[Records from a collection]
* * * *
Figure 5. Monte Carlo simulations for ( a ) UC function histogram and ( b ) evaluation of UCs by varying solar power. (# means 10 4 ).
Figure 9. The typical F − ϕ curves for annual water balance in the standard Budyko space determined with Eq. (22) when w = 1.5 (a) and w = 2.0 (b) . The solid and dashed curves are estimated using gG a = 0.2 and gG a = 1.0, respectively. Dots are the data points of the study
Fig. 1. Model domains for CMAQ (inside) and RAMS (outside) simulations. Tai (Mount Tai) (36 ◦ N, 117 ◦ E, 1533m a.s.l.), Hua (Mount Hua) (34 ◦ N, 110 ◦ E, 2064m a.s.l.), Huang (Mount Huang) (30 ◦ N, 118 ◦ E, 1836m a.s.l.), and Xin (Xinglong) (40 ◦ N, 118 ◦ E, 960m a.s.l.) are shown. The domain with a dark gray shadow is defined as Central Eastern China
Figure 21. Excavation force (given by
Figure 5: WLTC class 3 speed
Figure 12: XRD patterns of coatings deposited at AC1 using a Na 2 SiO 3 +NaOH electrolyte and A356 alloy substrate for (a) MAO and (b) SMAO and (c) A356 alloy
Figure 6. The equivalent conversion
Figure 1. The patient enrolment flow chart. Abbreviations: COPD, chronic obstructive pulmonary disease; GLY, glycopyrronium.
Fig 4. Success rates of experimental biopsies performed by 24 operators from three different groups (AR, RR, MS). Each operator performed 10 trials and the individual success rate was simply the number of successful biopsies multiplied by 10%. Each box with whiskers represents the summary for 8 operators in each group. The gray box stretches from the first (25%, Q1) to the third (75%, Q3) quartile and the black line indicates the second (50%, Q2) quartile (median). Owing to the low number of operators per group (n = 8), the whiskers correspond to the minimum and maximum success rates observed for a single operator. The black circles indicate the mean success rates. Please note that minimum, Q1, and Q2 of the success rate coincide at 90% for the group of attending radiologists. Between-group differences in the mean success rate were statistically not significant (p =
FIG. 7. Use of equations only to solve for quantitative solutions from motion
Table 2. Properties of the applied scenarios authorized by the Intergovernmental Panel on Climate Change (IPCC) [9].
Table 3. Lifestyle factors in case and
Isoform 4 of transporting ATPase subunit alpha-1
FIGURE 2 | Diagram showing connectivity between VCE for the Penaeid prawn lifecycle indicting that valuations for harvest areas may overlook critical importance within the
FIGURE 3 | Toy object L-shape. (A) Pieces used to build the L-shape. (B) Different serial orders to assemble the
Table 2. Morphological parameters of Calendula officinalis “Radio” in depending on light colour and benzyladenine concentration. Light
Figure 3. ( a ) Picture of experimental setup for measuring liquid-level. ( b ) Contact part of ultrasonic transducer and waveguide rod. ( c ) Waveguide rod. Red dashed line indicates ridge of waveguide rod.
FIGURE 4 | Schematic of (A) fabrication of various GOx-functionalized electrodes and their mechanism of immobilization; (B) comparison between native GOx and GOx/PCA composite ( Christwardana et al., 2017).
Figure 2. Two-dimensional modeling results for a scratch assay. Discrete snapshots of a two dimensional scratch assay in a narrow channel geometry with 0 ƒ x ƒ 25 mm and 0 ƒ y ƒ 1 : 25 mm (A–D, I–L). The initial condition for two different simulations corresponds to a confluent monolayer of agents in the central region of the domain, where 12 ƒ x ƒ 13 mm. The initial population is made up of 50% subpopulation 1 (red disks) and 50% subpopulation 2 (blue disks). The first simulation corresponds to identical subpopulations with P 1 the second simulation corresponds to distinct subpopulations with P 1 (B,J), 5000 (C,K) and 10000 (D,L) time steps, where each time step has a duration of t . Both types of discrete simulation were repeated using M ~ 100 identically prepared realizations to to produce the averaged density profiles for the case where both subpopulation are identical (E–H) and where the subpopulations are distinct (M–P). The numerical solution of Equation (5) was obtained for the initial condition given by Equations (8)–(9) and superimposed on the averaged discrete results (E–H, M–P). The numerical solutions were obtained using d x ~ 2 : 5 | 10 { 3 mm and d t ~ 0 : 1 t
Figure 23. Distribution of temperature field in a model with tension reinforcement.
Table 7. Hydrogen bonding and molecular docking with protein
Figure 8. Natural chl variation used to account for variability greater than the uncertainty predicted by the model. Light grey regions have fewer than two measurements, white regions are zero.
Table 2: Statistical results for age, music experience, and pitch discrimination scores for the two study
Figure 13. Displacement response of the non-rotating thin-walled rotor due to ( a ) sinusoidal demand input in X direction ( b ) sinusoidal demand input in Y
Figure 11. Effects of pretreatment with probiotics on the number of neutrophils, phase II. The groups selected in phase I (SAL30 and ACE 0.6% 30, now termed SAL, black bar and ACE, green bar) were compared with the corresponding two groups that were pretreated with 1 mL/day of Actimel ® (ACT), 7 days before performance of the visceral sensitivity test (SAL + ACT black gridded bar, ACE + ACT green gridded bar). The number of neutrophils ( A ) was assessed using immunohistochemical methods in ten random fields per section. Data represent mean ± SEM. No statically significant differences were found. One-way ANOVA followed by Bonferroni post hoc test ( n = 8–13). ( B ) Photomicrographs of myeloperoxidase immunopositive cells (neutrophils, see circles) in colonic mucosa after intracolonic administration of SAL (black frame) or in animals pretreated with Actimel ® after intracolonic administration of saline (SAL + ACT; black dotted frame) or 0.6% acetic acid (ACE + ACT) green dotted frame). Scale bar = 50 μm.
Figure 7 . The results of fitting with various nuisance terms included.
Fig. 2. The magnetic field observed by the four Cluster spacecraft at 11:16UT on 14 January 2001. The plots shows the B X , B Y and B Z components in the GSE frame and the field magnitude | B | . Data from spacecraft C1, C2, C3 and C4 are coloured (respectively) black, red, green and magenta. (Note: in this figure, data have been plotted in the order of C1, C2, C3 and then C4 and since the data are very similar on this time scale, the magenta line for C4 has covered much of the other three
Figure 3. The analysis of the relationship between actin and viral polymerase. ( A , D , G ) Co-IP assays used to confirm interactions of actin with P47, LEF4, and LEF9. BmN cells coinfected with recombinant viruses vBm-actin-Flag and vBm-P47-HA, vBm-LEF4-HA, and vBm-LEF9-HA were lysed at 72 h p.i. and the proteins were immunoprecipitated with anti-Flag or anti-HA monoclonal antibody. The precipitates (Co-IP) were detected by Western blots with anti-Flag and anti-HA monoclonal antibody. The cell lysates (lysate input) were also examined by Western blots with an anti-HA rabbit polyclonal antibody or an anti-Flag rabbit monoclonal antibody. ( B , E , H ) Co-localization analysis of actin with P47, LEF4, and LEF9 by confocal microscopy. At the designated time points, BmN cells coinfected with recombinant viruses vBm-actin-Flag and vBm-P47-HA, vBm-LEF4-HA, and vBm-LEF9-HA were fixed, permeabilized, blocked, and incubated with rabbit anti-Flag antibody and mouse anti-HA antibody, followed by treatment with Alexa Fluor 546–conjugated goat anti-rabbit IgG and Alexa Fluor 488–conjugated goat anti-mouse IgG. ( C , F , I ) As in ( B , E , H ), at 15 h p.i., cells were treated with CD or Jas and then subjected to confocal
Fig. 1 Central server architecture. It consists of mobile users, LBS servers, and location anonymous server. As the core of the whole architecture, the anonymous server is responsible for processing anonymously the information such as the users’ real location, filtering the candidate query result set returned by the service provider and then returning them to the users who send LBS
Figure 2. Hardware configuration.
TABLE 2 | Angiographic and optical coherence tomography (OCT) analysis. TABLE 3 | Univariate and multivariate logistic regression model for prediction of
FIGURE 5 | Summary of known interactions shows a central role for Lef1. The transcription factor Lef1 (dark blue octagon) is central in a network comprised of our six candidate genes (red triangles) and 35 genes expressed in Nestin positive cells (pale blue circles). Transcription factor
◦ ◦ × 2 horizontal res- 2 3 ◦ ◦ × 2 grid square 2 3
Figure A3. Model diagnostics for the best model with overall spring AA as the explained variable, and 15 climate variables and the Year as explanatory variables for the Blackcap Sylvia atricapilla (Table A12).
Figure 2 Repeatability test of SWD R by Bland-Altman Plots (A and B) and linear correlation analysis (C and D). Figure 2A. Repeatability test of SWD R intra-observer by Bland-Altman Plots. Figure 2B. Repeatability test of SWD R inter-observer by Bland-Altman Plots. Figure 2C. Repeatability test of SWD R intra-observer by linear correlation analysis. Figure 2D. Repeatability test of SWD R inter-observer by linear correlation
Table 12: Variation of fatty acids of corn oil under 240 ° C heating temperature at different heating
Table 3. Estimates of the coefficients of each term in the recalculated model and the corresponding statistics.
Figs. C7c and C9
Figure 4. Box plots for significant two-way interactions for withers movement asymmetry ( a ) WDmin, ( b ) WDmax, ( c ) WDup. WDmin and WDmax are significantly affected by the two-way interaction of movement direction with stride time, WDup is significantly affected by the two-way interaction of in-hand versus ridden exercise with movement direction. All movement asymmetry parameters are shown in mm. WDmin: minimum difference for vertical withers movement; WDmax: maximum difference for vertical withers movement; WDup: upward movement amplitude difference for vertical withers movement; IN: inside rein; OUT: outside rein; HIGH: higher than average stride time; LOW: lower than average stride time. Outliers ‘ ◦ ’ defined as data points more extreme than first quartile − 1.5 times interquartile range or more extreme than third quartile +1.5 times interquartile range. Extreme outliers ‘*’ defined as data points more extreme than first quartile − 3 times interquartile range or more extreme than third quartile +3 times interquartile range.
* * * *
* TASK DIRECTIONS
Which lines of the data include "dark"? Copy each of them.

* SOLVED PROBLEM
Fig. 1. Model domains for CMAQ (inside) and RAMS (outside) simulations. Tai (Mount Tai) (36 ◦ N, 117 ◦ E, 1533m a.s.l.), Hua (Mount Hua) (34 ◦ N, 110 ◦ E, 2064m a.s.l.), Huang (Mount Huang) (30 ◦ N, 118 ◦ E, 1836m a.s.l.), and Xin (Xinglong) (40 ◦ N, 118 ◦ E, 960m a.s.l.) are shown. The domain with a dark gray shadow is defined as Central Eastern China
FIGURE 5 | Summary of known interactions shows a central role for Lef1. The transcription factor Lef1 (dark blue octagon) is central in a network comprised of our six candidate genes (red triangles) and 35 genes expressed in Nestin positive cells (pale blue circles). Transcription factor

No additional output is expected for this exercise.